Your task. In the records below, how many lines hold the string "העדכון"? Give only the number.

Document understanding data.
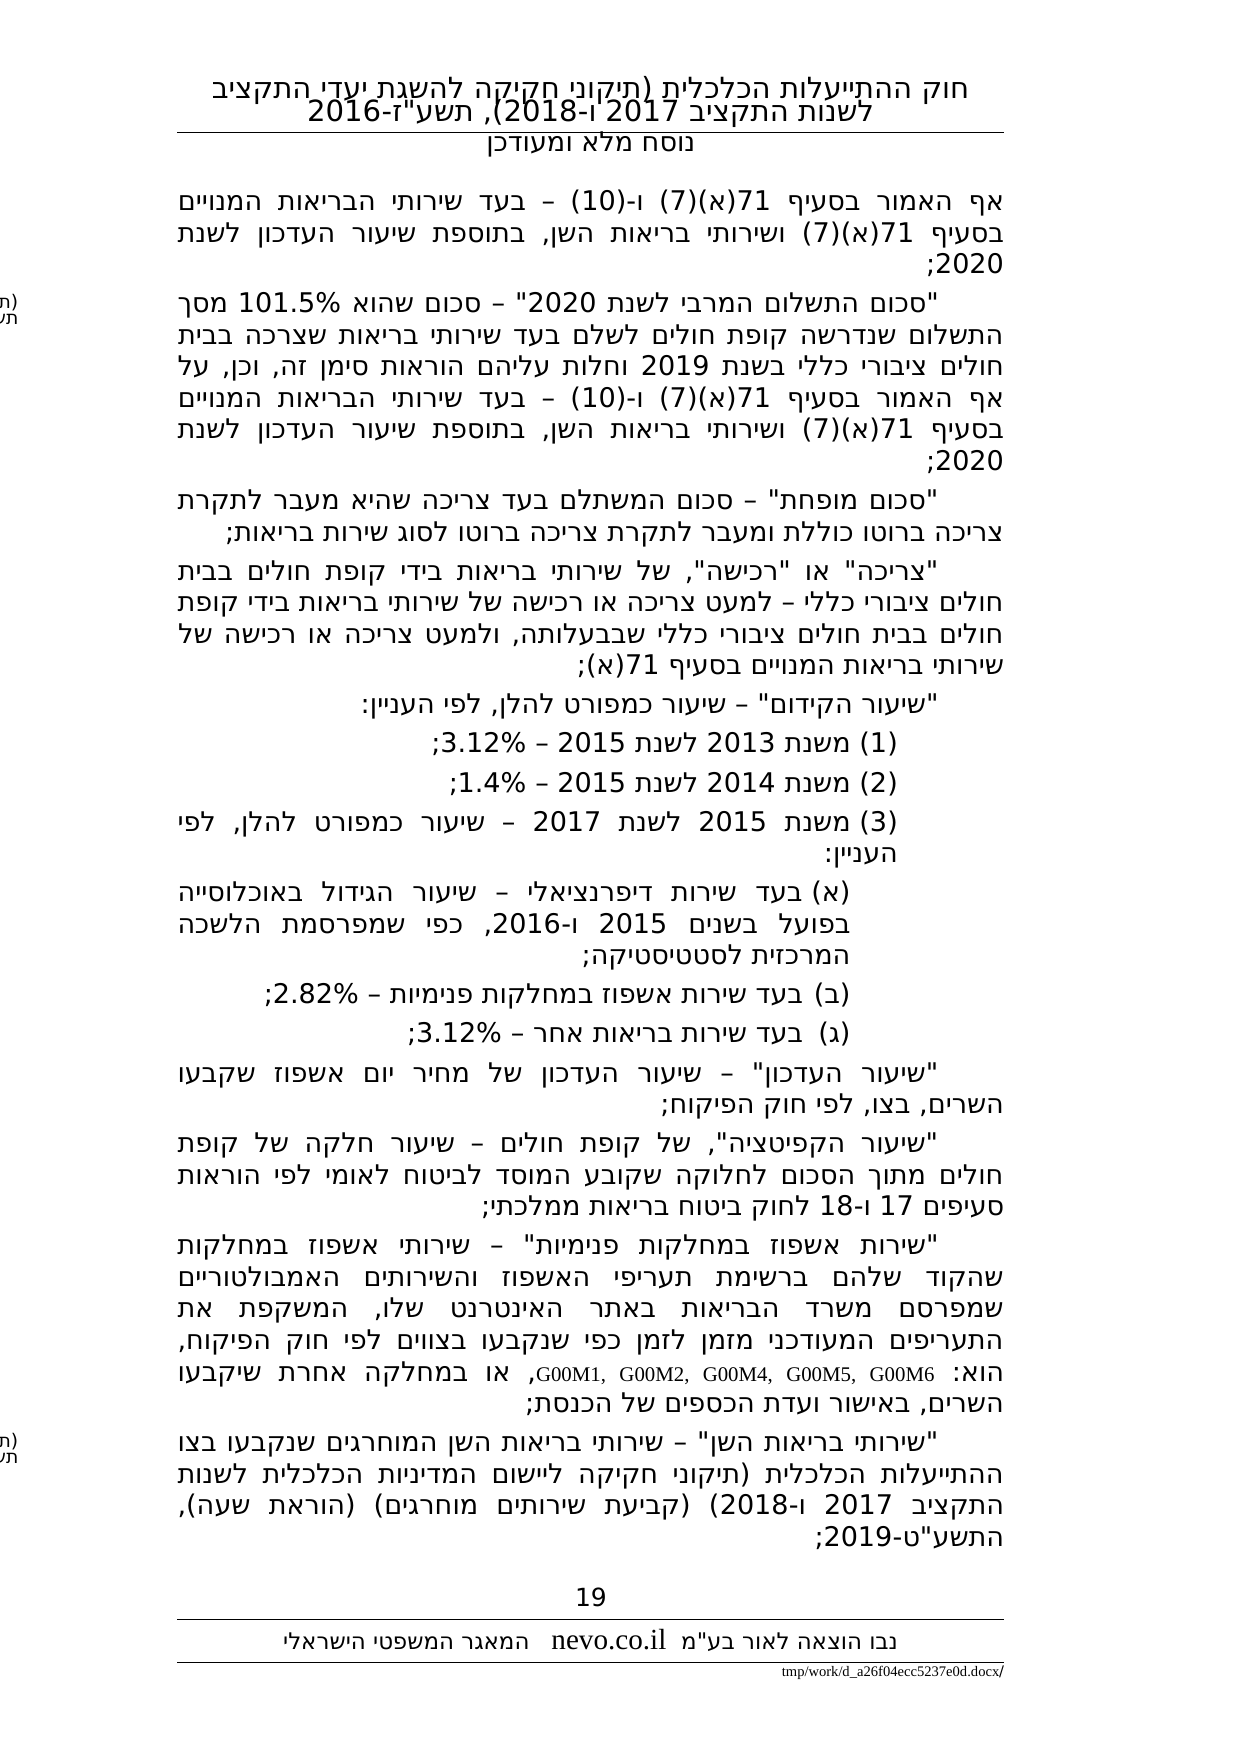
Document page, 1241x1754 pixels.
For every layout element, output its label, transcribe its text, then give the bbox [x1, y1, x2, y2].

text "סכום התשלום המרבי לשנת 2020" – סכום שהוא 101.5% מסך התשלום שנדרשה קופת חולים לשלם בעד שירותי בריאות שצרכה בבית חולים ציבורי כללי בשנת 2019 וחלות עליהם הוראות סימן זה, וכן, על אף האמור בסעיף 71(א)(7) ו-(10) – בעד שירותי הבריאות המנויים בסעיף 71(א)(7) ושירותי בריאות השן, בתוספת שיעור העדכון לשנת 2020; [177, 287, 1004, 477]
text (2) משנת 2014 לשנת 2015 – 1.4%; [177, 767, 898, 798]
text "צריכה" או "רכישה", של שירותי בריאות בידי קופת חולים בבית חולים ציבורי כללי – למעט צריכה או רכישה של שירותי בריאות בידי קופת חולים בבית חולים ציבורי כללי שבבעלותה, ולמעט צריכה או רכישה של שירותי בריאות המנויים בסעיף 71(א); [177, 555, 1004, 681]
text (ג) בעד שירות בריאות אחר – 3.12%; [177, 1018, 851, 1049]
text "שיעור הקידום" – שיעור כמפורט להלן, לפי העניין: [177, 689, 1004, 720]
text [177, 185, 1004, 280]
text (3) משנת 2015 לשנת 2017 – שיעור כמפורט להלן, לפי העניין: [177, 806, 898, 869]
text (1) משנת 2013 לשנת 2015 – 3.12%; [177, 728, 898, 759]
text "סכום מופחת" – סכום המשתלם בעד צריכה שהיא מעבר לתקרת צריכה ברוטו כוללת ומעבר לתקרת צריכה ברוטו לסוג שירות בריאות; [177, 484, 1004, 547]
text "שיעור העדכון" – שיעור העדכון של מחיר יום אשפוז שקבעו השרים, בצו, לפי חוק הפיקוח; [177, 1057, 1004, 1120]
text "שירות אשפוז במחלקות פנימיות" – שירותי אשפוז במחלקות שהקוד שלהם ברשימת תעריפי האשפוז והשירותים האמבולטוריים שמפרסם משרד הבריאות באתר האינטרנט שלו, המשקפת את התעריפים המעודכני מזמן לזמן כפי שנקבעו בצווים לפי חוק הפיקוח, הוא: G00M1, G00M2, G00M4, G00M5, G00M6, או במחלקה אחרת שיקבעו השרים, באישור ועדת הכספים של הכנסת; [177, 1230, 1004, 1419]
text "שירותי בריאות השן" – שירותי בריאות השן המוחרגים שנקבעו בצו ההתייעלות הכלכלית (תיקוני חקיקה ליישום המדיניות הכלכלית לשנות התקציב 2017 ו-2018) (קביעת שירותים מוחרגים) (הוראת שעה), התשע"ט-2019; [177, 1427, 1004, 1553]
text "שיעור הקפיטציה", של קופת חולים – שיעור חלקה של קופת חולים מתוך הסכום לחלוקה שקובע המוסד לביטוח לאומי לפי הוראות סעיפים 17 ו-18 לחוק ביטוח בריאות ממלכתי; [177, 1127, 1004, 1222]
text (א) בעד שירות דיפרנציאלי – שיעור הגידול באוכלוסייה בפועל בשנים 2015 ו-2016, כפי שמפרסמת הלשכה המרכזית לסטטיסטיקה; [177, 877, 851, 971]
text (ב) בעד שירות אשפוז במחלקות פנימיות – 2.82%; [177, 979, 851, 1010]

Output. 2